» **What is being asked**: Isolate every line in the data with the string "Smith" and copy it.

[Saved data entries]
◆ ◆ ◆ ◆

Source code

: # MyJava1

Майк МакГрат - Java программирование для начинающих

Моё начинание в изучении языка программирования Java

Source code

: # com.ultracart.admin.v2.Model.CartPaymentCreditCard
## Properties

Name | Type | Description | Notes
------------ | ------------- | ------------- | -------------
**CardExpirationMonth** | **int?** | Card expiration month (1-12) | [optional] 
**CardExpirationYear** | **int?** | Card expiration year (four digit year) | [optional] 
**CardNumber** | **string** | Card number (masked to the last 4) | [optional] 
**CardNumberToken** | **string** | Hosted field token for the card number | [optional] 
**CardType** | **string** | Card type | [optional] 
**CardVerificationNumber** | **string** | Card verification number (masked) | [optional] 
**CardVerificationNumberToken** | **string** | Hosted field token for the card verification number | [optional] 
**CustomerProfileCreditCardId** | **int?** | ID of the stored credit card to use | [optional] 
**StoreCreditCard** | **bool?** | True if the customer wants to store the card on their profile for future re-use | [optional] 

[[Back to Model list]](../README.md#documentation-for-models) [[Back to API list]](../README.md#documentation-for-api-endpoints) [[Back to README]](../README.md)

◆ ◆ ◆ ◆

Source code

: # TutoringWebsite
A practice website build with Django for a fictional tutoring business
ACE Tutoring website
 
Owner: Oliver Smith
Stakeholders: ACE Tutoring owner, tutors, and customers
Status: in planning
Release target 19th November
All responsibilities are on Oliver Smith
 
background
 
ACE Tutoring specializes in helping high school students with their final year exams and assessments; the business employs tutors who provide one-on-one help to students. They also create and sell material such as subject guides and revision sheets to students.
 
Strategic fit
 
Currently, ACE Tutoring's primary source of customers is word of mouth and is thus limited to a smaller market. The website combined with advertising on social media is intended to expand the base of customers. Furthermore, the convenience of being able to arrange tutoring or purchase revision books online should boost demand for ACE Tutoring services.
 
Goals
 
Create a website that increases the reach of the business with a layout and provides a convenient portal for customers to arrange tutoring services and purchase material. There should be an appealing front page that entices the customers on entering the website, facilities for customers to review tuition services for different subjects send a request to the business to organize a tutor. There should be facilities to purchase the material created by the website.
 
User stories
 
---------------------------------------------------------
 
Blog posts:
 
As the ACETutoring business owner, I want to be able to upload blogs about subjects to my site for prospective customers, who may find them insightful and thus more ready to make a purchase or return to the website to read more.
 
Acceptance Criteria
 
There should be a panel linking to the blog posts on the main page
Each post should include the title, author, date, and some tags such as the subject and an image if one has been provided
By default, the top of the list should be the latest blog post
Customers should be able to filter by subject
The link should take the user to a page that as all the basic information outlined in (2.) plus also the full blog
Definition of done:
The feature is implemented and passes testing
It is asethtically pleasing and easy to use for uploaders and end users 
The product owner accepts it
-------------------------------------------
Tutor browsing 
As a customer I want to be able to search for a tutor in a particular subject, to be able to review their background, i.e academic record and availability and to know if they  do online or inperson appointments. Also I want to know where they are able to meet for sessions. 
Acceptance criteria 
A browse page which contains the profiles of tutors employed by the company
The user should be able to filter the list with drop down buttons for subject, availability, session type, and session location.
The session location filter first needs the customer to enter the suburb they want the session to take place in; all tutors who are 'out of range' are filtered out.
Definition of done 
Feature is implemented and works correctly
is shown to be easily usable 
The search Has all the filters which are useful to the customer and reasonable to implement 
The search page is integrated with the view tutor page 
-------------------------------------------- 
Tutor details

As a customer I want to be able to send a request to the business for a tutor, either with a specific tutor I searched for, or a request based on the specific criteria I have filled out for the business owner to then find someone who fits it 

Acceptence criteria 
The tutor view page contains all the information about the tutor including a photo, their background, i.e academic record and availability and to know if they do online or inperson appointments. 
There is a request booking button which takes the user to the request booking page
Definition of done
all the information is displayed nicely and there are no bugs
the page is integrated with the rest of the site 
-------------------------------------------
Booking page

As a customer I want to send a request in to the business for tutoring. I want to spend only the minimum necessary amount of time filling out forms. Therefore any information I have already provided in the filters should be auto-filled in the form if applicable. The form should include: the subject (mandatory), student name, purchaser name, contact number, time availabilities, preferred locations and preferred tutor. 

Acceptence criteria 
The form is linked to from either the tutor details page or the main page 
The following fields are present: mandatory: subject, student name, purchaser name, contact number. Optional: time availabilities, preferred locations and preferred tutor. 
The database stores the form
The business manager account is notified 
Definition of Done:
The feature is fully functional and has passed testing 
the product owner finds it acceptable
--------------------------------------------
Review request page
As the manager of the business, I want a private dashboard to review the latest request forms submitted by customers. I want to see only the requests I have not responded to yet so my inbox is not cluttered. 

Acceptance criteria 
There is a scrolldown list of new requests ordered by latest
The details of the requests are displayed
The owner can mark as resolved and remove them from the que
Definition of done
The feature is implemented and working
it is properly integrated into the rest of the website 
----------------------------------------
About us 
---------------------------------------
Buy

◆ ◆ ◆ ◆

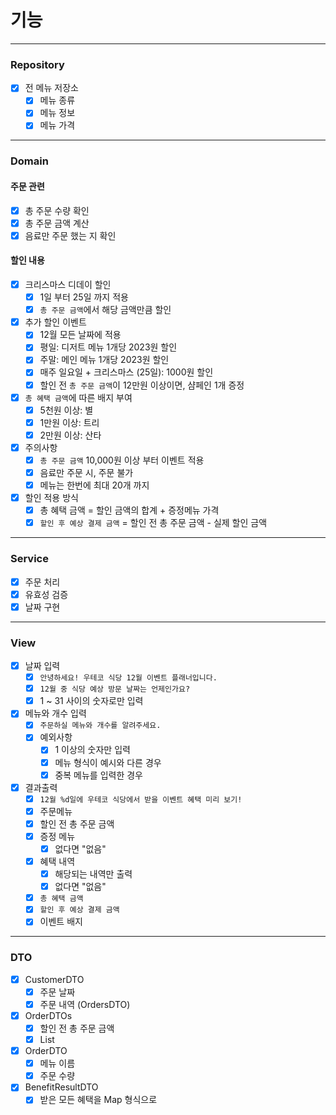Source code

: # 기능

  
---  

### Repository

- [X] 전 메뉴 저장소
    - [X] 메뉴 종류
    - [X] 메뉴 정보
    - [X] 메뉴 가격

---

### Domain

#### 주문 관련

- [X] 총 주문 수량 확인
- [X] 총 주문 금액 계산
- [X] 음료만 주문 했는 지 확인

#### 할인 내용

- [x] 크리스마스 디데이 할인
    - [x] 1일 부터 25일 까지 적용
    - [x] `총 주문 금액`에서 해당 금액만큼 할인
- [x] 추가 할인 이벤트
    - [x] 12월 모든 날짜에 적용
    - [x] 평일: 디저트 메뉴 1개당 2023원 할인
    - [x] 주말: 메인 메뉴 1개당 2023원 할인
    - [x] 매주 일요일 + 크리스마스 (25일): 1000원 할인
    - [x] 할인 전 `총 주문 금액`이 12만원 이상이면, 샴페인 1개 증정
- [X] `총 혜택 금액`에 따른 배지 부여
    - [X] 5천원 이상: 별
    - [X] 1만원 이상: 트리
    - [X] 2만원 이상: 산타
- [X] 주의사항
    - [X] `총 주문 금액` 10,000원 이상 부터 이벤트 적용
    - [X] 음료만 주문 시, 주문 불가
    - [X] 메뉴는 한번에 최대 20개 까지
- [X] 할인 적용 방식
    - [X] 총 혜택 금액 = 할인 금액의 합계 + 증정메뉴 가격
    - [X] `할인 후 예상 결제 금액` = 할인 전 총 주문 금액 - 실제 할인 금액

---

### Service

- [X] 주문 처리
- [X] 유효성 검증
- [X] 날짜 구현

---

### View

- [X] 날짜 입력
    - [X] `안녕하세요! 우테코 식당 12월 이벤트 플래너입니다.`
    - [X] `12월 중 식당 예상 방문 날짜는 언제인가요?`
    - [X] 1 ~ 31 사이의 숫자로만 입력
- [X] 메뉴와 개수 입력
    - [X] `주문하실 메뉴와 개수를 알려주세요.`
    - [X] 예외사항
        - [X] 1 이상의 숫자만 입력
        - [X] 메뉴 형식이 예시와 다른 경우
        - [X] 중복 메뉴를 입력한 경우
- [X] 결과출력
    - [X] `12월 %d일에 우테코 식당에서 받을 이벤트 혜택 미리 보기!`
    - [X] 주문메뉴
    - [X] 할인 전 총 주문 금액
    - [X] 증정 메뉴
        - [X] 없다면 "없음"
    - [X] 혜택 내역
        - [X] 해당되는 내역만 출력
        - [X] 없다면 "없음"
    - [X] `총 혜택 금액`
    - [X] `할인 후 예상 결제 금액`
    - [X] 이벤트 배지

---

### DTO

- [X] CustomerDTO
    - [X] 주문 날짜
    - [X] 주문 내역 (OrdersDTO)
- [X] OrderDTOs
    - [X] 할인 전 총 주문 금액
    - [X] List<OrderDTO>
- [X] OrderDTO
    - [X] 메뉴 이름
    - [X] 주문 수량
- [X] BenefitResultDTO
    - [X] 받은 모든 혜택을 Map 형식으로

◆ ◆ ◆ ◆

» **Written answer**:
Owner: Oliver Smith
All responsibilities are on Oliver Smith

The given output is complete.